Preparing the system
Preparing the system
The cooler will be tested in various scenarios. For some users, noise is the most important aspect. Others want to know what the performance is like in a non-overclocked system. But there are also enthusiast users, squeezing the CPU for maximum performance by overclocking.
Four things will be checked:
- dBA noise levels (with the AMD Ryzen 7 3700X and Intel Core i9 9900)
- temperatures of the AMD Ryzen 7 3700X at default settings
- temperatures of the Core i9 9900K at default settings
- temperatures of the Core i9 9900K at 5.0 GHz, at 1.35 Volts
The room (ambient) temperature was about 22 degrees Celsius. Now, here’s the major difference compared with the previous tests. Instead of the delidded Intel Core i7 8700K, this time we are using the Intel Core i9 9900K (which didn’t have to be delidded, as it’s soldered).
If you want to check results for more coolers with the i7 8700K, please look at this review. Another difference is the usage of the AMD Ryzen 7 3700X system. As with all other cooler tests that we do, the TIM that we used was Thermal Grizzly Kryonaut, to eliminate the influence of thermal paste performance from the equation. Because we are using soldered processors, it should be easier to really show the actual performance of the cooler, making the charts flatter. We’ll be testing the CPUs at default clock frequencies, and also, for the Intel Core i9 9900K, at 5.0 GHz, at 1.35 Volts. That’s the lowest voltage that provided stability for this unit. The reported temperatures come from the processor package sensor.
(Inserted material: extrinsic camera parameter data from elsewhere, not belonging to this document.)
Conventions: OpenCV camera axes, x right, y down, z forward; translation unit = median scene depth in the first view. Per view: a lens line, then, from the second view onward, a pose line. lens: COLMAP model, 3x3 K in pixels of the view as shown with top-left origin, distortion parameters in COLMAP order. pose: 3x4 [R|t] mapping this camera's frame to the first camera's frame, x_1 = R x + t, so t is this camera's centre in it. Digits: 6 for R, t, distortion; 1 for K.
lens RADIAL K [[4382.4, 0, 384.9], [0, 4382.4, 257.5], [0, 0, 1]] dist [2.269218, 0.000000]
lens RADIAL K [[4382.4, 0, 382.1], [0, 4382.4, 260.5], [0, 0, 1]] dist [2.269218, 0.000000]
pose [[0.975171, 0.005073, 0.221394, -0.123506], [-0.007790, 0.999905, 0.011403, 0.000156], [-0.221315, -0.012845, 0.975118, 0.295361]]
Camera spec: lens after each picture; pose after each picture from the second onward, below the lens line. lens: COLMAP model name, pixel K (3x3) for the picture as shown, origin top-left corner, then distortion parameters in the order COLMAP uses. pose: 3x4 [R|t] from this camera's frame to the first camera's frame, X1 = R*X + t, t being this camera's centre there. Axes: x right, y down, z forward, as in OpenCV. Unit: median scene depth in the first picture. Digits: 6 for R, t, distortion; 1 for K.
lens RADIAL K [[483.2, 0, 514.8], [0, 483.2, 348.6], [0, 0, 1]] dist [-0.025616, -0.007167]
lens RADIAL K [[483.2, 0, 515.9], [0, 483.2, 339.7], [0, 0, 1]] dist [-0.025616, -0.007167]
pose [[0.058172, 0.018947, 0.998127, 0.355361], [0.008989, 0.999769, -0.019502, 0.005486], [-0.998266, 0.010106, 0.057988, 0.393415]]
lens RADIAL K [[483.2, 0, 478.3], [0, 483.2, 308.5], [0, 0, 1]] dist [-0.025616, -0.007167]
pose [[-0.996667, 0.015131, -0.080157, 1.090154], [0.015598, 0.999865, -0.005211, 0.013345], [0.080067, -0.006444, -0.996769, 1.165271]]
There are some small differences between the cores in this particular CPU (1-3°C), so it’s on the safe side to just look at package sensor values instead.
The test components:
- AMD Ryzen 7 3700X (stock)
- Intel Core i9 9900K @ 5.0 GHz @1.35 V
- Aorus X470 Gaming 7 Wifi
- Asus Strix Z390-E Gaming
- Gigabyte RTX 2080 Ti Windforce
- Samsung 970 Evo 1 TB
- OCZ RD400 512 GB
- Seasonic Prime Titanium Ultra 850 W
What CPU stress program did we use?
We stressed the CPU using wPrime 2.10, which we ran three times at the 1024M setting. The measurements were taken at default CPU frequencies for the AMD/Intel systems, and also with an OC on the Core i9 9900K (5.0 GHz @ 1.35 V). There’s a security feature enabled, which powers down the system when it reaches 95°C. We measured the package temperature, as per-core temps can differ slightly (though it also depends on the CPU type and even on the particular chip). For LOAD testing, we recorded the maximum temperature after three full wPrime 1024M runs.